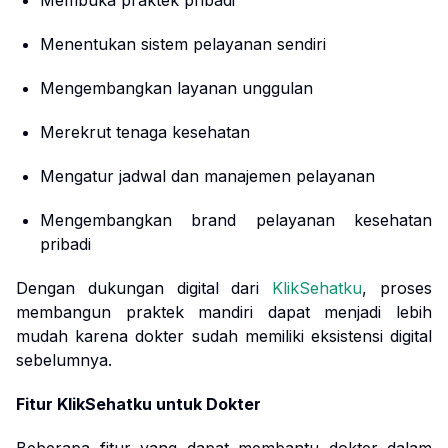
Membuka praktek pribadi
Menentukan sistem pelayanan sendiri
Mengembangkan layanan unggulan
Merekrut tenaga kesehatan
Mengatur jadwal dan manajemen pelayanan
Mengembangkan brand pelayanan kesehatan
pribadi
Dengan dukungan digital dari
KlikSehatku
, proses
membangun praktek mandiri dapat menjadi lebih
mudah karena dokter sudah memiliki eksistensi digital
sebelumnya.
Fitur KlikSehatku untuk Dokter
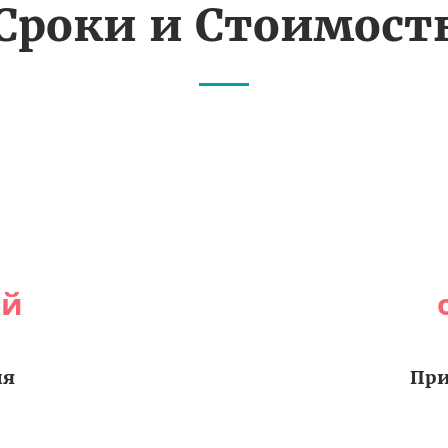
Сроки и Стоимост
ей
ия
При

EXERCISE | Put the text lines from all the records above into a Markdown table with a Row column for the row number and a Line column for the line. Skip blank lines and leave out the pictures.

RESULT |
| Row | Line |
|---|---|
| 1 | Membuka praktek pribadi |
| 2 | Menentukan sistem pelayanan sendiri |
| 3 | Mengembangkan layanan unggulan |
| 4 | Merekrut tenaga kesehatan |
| 5 | Mengatur jadwal dan manajemen pelayanan |
| 6 | Mengembangkan brand pelayanan kesehatan |
| 7 | pribadi |
| 8 | Dengan dukungan digital dari |
| 9 | KlikSehatku |
| 10 | , proses |
| 11 | membangun praktek mandiri dapat menjadi lebih |
| 12 | mudah karena dokter sudah memiliki eksistensi digital |
| 13 | sebelumnya. |
| 14 | Fitur KlikSehatku untuk Dokter |
| 15 | Сроки и Стоимост |
| 16 | ей |
| 17 | ия |
| 18 | При |